• Brano di lettura:
========================
Naturalmente tutto deciso all’ insaputa dei genitori i quali hanno prontamente chiesto lumi.
Il filo conduttore dell’opera è ovviamente una metafora sulla vagina osservata dal punto di vista dei soprusi, degli abusi e delle violenze che ha subito nei secoli.
Non è solo questo però è l’obiettivo della narrazione, la quale include anche la visione della vagina come organo di piacere.

LE LOTTE FEMMINISTE VANNO BEN OLTRE

Questa opera è il risultato di interviste dell’autrice con donne, anche molto diverse tra loro, ed ha l’ obiettivo di “dare voce al corpo femminile” considerato, sempre secondo Eve Ensler, abusato, e di rendere le donne sempre più consapevoli del proprio piacere e del proprio diritto ad esprimersi.
Racchiude una trentina di monologhi incentrati sulla vagina, alcuni espressi in una sorta di versi poetici, altri in testi narrativi con titoli imbarazzanti quale ad esempio “La donna che amava fare felici le vagine”.
Monologhi fatti da donne diverse sia per estrazione sociale che per conoscenze culturali ma che hanno in comune lo stesso problema: la vagina; ed Eva Ensler, dando voce a questo organo, ha ottenuto un successo strepitoso.
Sarei grata se qualcuno mi spiegasse il motivo di tanto trionfo.
Quest’opera scritta nel 1996 è arrivata decisamente “a scoppio ritardato”.
Le donne, le lotte per vedere riconosciuti i propri diritti in campo sociale, le hanno iniziate molto prima del 1996 attraverso campagne serie pagate anche in termini di pesanti stigma sociali, non di certo attraverso la vagina.
A me questo testo appare come una sorta di ritorno nostalgico al tempo in cui anche portare la gonna sopra al ginocchio faceva storcere il naso ad una società forse un po’ troppo bigotta.
Al giorno d’oggi le ragazze sono molto libere di decidere cosa fare, come fare, quando fare quello che vogliono.
Siamo sicuri che banalizzando la vagina, rendendola protagonista di un monologo non necessario ai fini dell’emancipazione femminile, renda giustizia alle donne?
Quale è il senso di portare questi contenuti in un liceo davanti ad un pubblico adolescente?
Perché usare un testo che intende veicolare temi importanti con contenuti espliciti e spinti? Testi che parlano di violenza e abusi sessuali infantili suggerendo come esperienza sessuale positiva di guarigione dal trauma, esperienze sessuali vissute con una donna adulta?
========================
• Dati registrati:
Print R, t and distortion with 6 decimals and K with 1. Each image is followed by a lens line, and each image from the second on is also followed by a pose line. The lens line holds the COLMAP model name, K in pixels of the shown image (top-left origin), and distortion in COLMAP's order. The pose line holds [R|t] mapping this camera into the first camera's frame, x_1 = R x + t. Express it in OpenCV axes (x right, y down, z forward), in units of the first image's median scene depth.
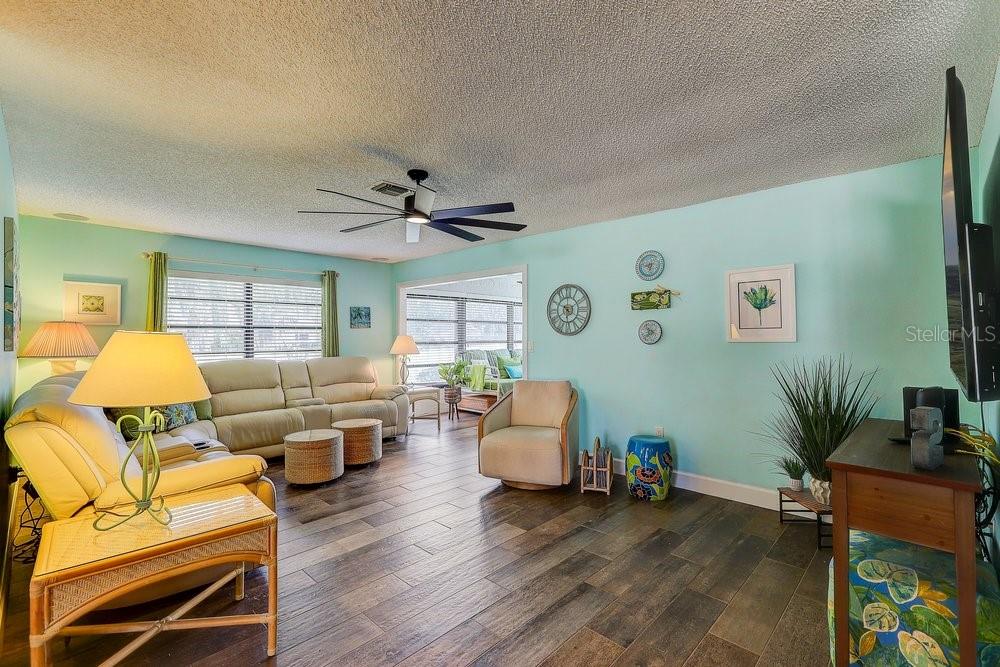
lens RADIAL K [[450.2, 0, 499.3], [0, 450.2, 331.3], [0, 0, 1]] dist [0.000894, 0.000292]
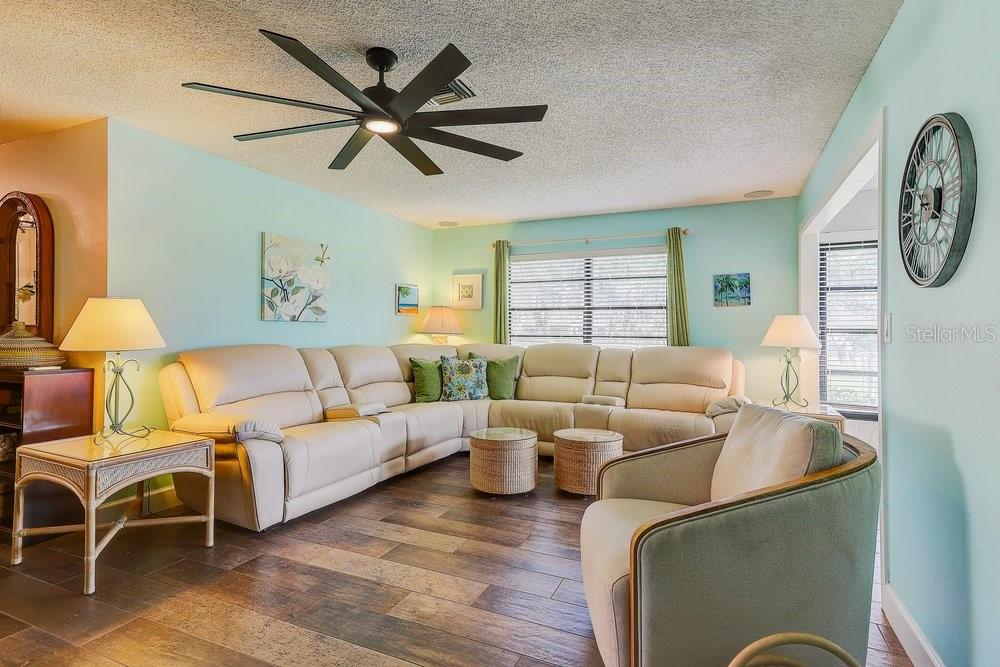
lens RADIAL K [[501.7, 0, 496.4], [0, 501.7, 328.5], [0, 0, 1]] dist [-0.000256, 0.000281]
pose [[0.330034, 0.001331, -0.943968, 0.318118], [0.000354, 0.999999, 0.001534, 0.028832], [0.943969, -0.000841, 0.330033, 0.503485]]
========================
Riporta il passo del testo sull'opera teatrale, cominciando da "Quest’opera scritta nel" e finendo con "un pubblico adolescente?", e cambia "bigotta" in "conservatrice".

• Risposta:
Quest’opera scritta nel 1996 è arrivata decisamente “a scoppio ritardato”.
Le donne, le lotte per vedere riconosciuti i propri diritti in campo sociale, le hanno iniziate molto prima del 1996 attraverso campagne serie pagate anche in termini di pesanti stigma sociali, non di certo attraverso la vagina.
A me questo testo appare come una sorta di ritorno nostalgico al tempo in cui anche portare la gonna sopra al ginocchio faceva storcere il naso ad una società forse un po’ troppo conservatrice.
Al giorno d’oggi le ragazze sono molto libere di decidere cosa fare, come fare, quando fare quello che vogliono.
Siamo sicuri che banalizzando la vagina, rendendola protagonista di un monologo non necessario ai fini dell’emancipazione femminile, renda giustizia alle donne?
Quale è il senso di portare questi contenuti in un liceo davanti ad un pubblico adolescente?